William Collings Lukis
Quick Facts
Biography
Rev. William Collings Lukis MA. FSA (8 April 1817 in Guernsey – 7 December 1892 in Wath, North Yorkshire) was a British antiquarian, archeologist and polymath.
William Collings Lukis was the third son of Frederick Corbin Lukis, of the Colonel of Guernsey Militia. He was educated at Trinity College, Cambridge. He was married to Lucy Adelaide daughter of Admiral Sir Thomas Fellowes.
Lukis is best remembered in England for his work on Church Bells which was published in 1857. He was the first person to publish a collection of bell descriptions, chiefly from Wiltshire. He was a founder member of the Wiltshire Archaeological and Natural History Society and an authority on perspective drawing[1]. It is his drawings of the Saxon Church in Bradford on Avon, where he was curate from 1841 to 1846, that formed the basis for the illustrations for WH Jones's article on the Saxon Church in WAM V, and acknowledged by Jones in WAM XIII.
Lukis is also remembered for his work on the megaliths of Great Britain and France; with his university friend Sir Henry Dryden he surveyed the megalithic monuments of Brittany. He was ordained in Salisbury in 1845, and after holding several livings in Wiltshire he moved to Wath in Yorkshire, where he carried out a number of excavations. He published a treatise on ancient church plate in 1845 and was a regular contributor to the journals of the British Archaeological Association and other learned societies. His collection of artefacts was bought by the British Museum after his death.

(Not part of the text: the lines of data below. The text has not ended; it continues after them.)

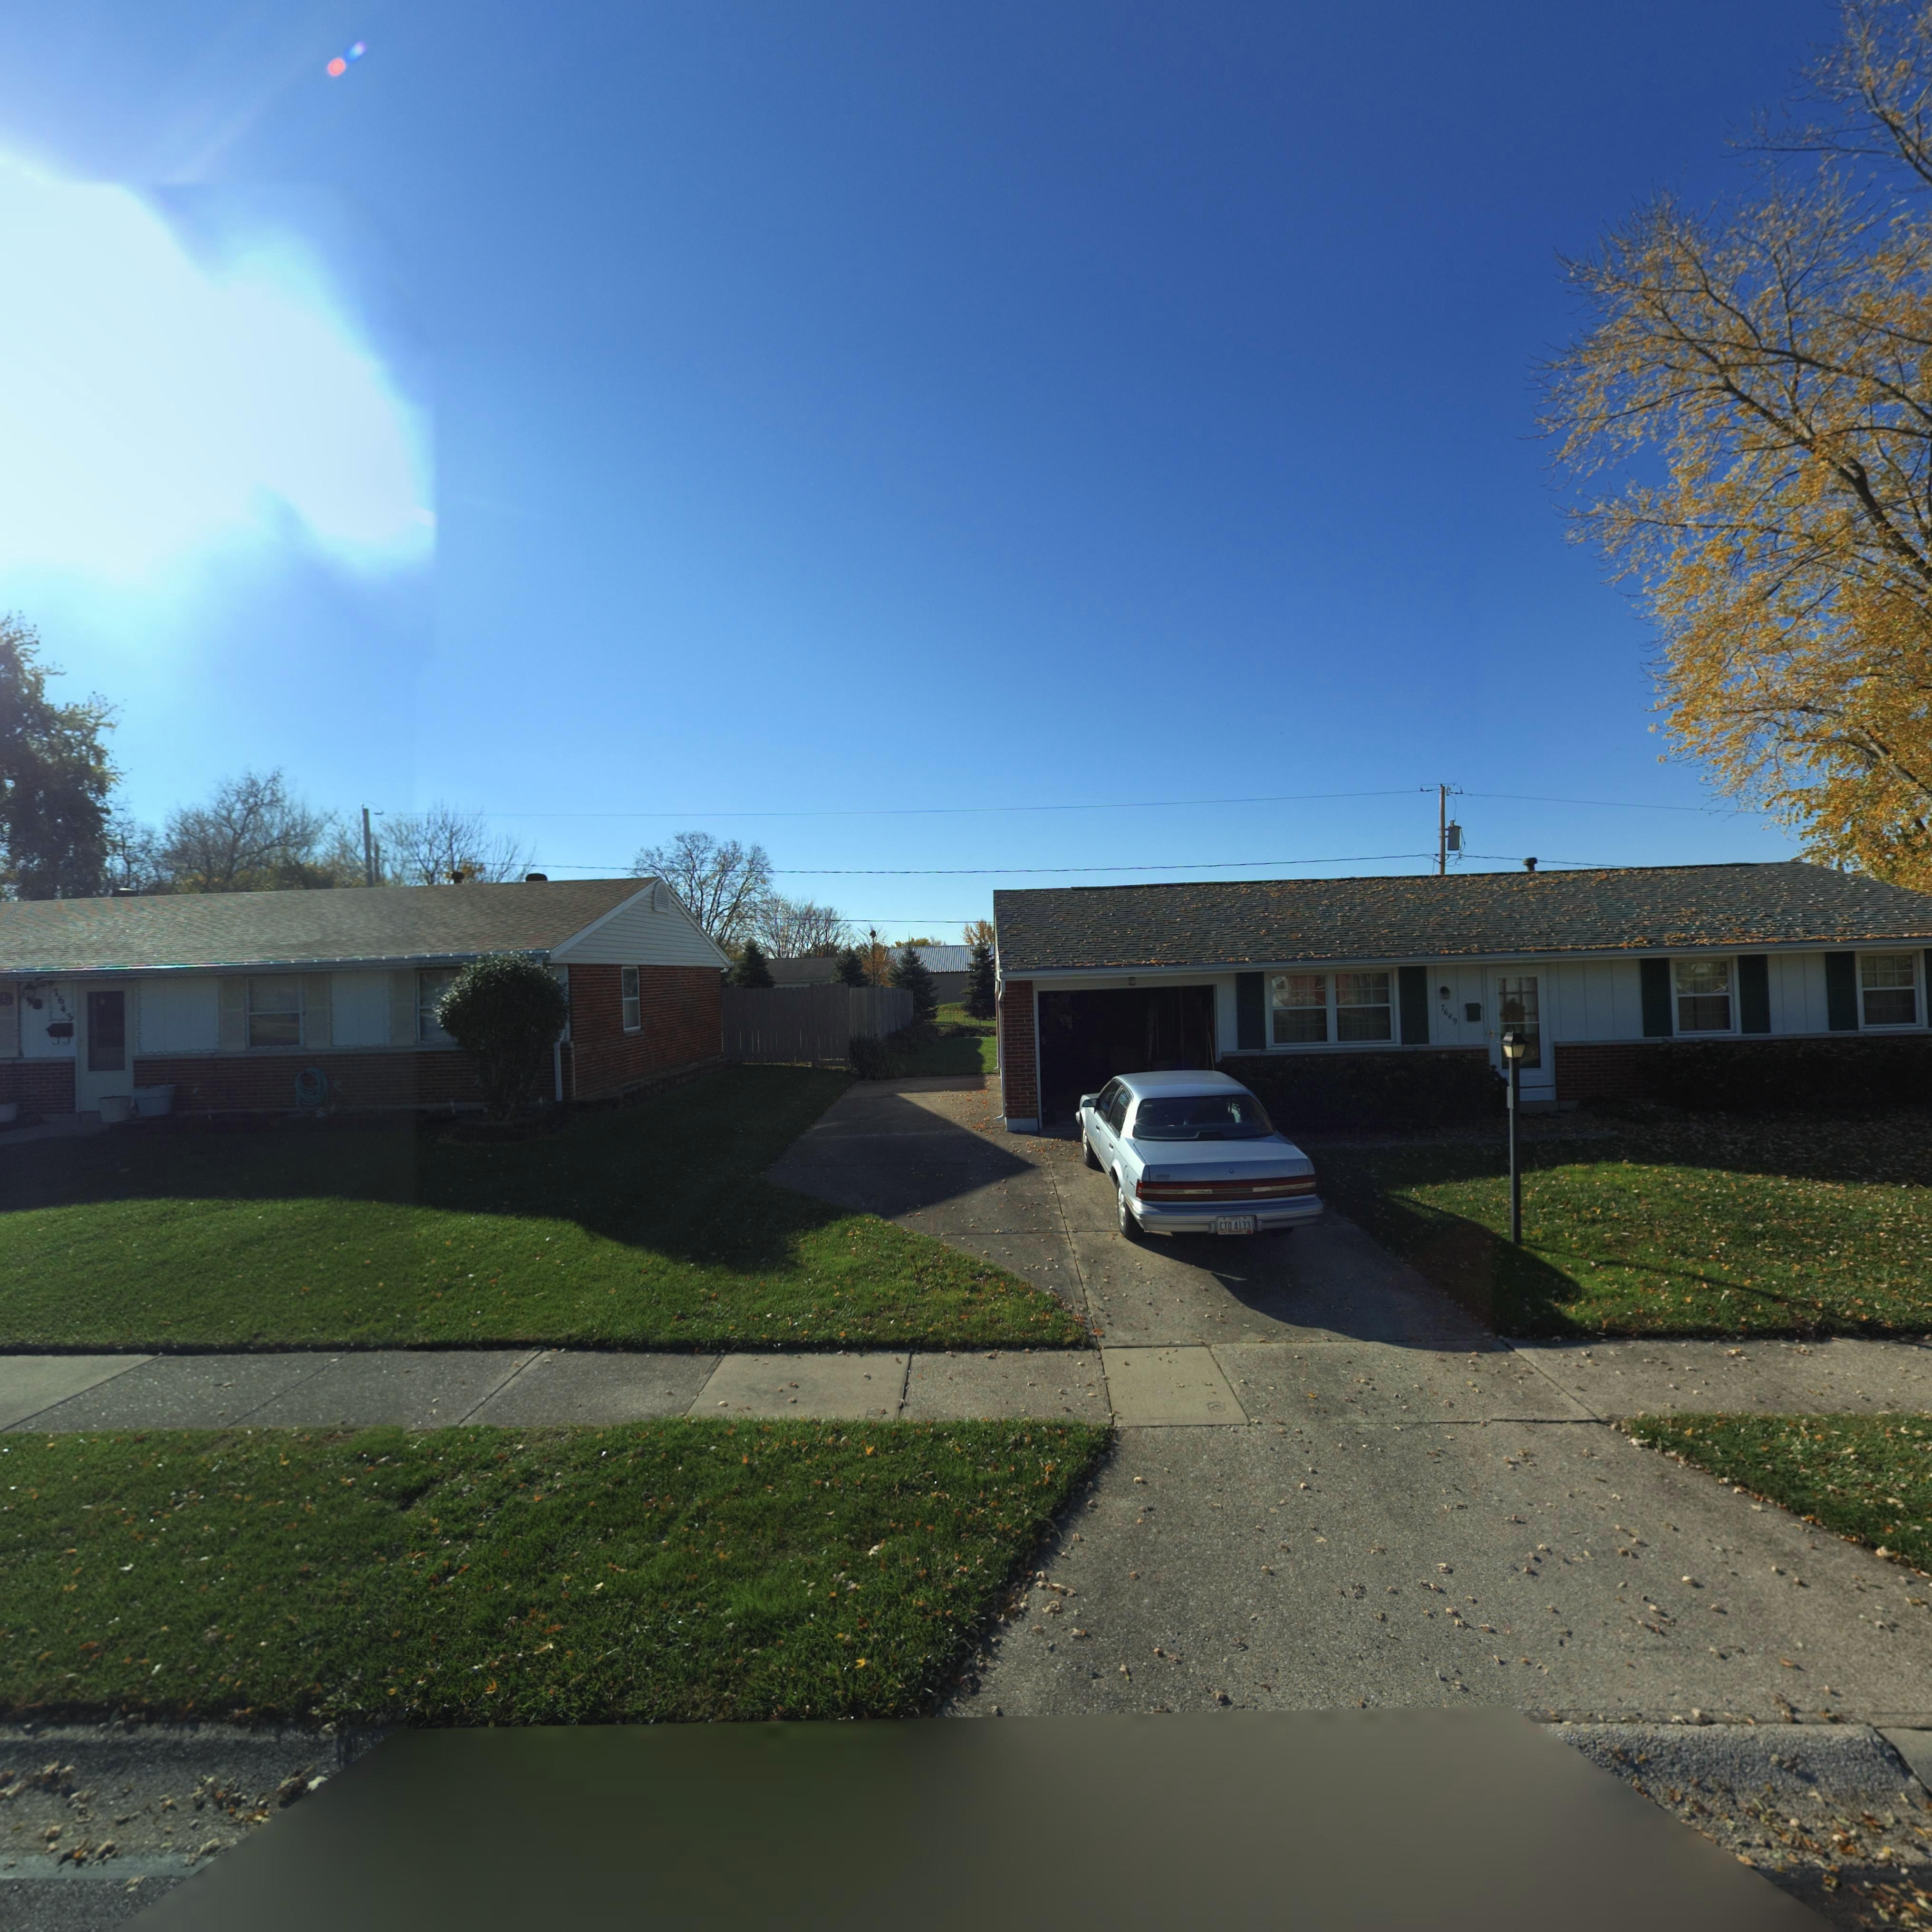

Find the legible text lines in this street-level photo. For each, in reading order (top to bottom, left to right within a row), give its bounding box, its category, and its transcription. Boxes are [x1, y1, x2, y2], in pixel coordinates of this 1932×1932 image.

[50, 986, 75, 1024] StreetNumber: 7643
[1439, 1004, 1459, 1027] StreetNumber: 7649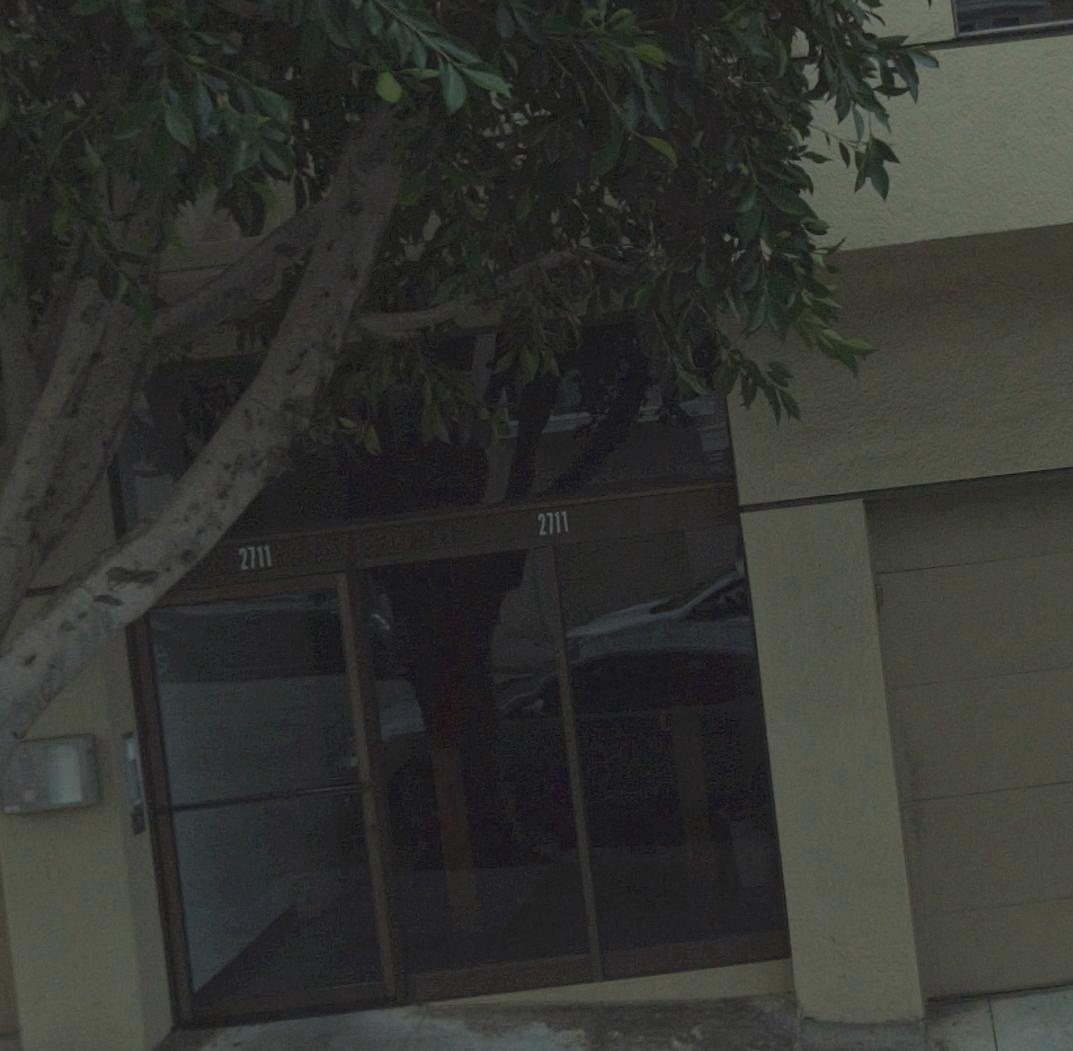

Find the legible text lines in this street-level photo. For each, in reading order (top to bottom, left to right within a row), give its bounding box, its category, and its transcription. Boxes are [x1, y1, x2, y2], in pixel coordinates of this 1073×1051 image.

[535, 507, 572, 539] StreetNumber: 2711
[236, 541, 276, 573] StreetNumber: 2711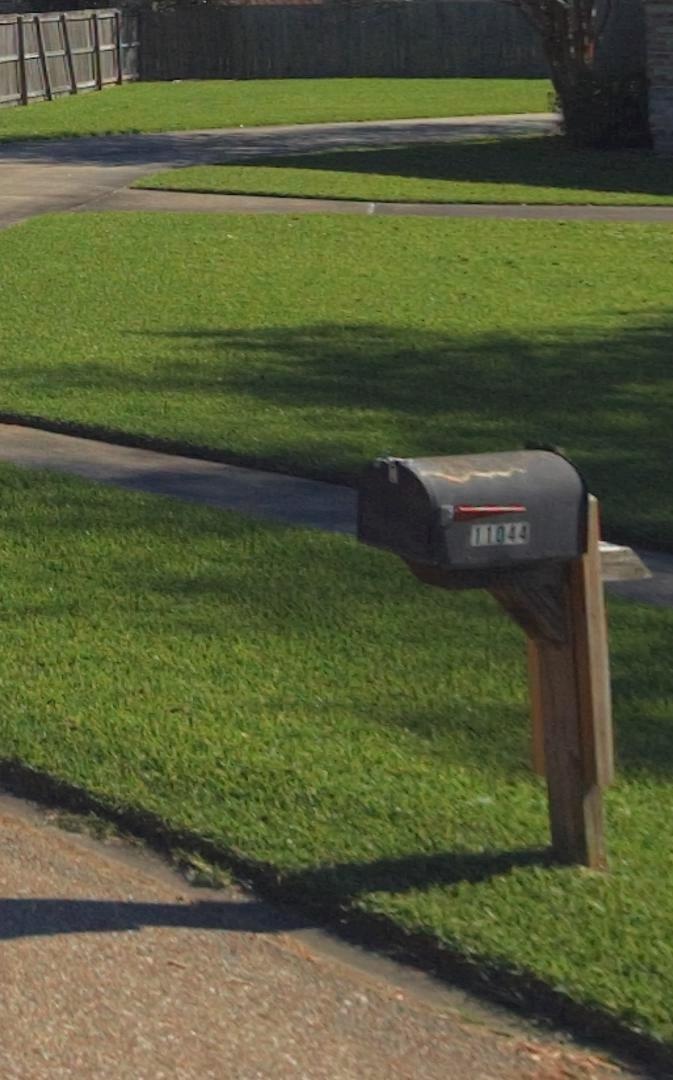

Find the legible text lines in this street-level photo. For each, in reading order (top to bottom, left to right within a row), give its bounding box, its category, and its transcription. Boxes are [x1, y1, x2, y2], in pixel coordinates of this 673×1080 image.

[472, 523, 528, 546] StreetNumber: 11044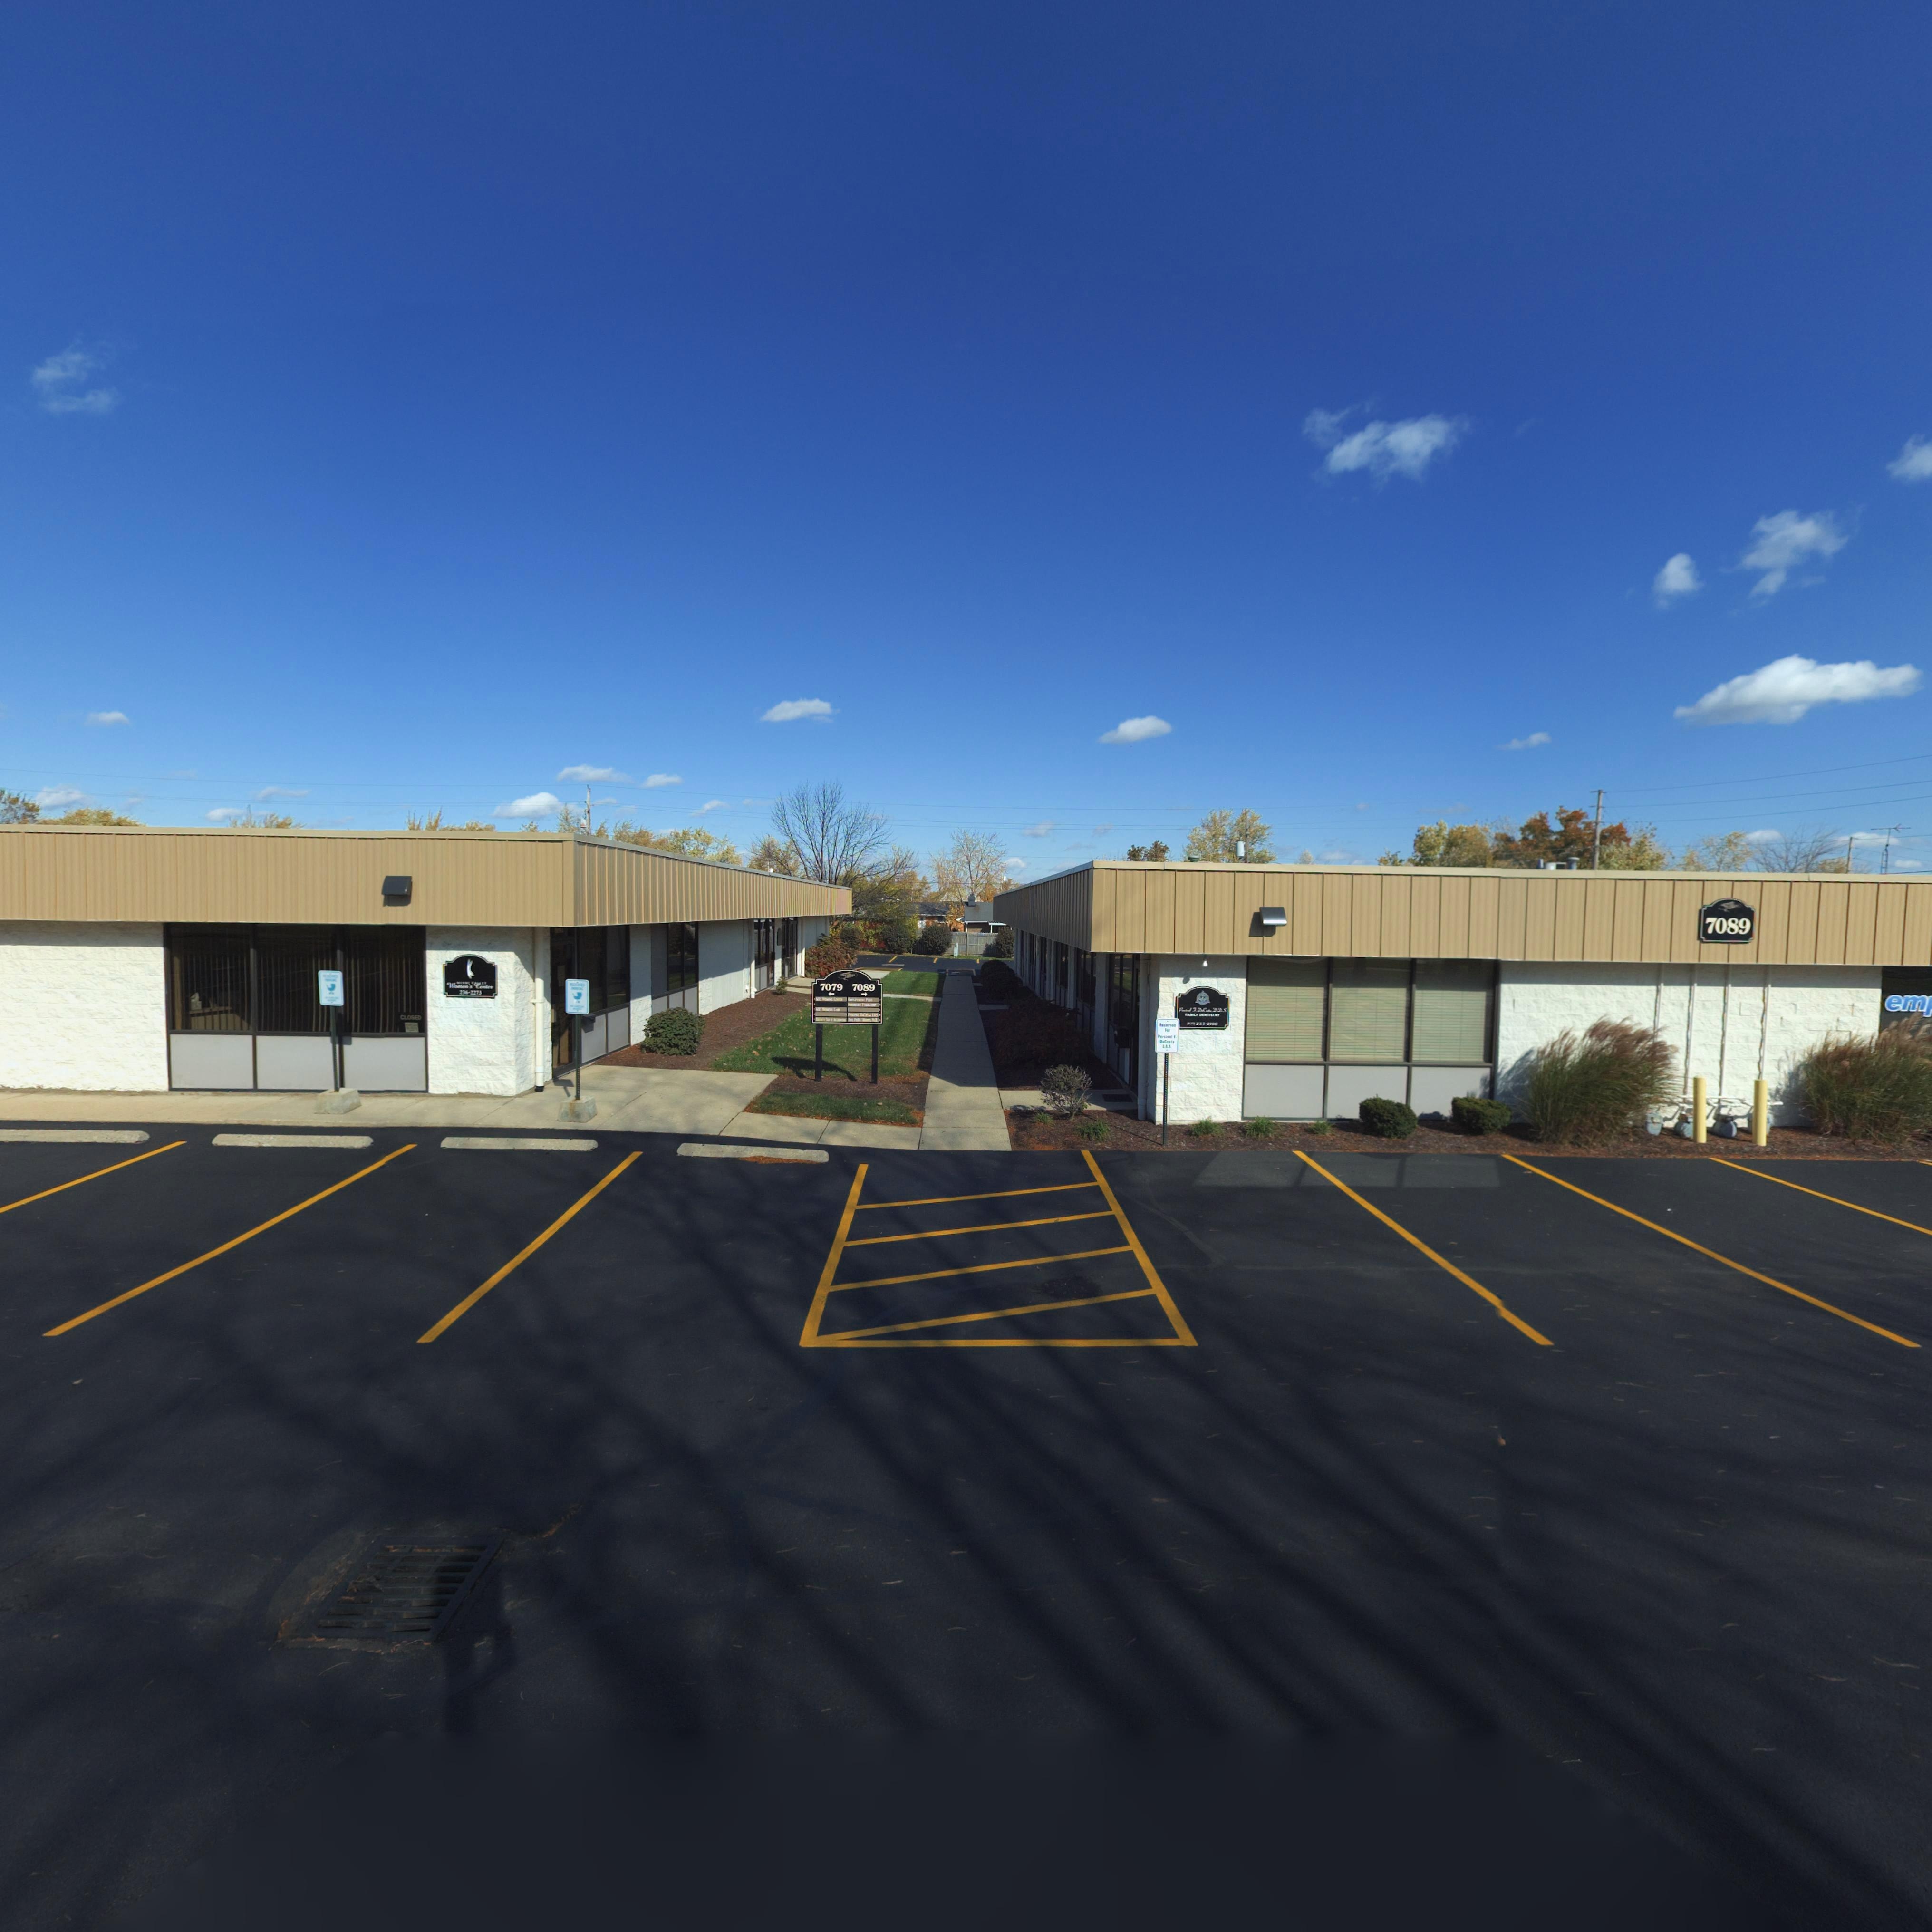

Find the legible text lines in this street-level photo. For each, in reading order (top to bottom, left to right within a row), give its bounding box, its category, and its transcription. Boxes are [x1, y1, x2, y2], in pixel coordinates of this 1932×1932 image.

[1704, 916, 1753, 937] StreetNumber: 7089
[819, 982, 845, 993] StreetNumber: 7079
[851, 983, 877, 993] StreetNumber: 7089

His sister Louisa was married to William Thomas Collings, Seigneur of Sark, and is the ancestor of the island's ruler until 2016, Michael Beaumont.
Works
- Prehistoric Stone Monuments of the British Isles : Cornwall With 40 tinted litho plates, accurately drawn to scale by W.C. Lukis and W.C. Borlase. Society of Antiquaries, 1885.
- An Account of Church Bells: With Some Notices of Wiltshire Bells and Bell Founders. Containing a copious List of Founders, a comparative scale of tenor bells, and inscriptions from nearly five hundred parishes in various parts of the Kingdom. 1857.
- A Guide to the Principal Chambered Barrows and other Pre-historic Monuments in the Islands of the Morbihan, the communes of Locmariaker, Carnac, Plouharnel and Erdeven, and the peninsulas of Quiberon and Rhuis, Brittany. 1875.
- On the class of rude stone monuments which are commonly called in England cromlechs, and in France dolmens, and are here shown to have been the sepulchral chambers of once-existing mounds. Prevailing errors on the subject refuted by a critical examination of the monuments referred to by the maintainers of these errors. 1875.
- "Danish Cromlechs and Burial Customs compared with those of Brittany, the Channel Islands, and Great Britain". Wiltshire Archaeological and Natural History Magazine 8 (1864) pp. 145–69.
- A Pocket guide to the principal rude Stone monuments of Brittany. 1875.
- Specimens of Ancient Church Plate 1845.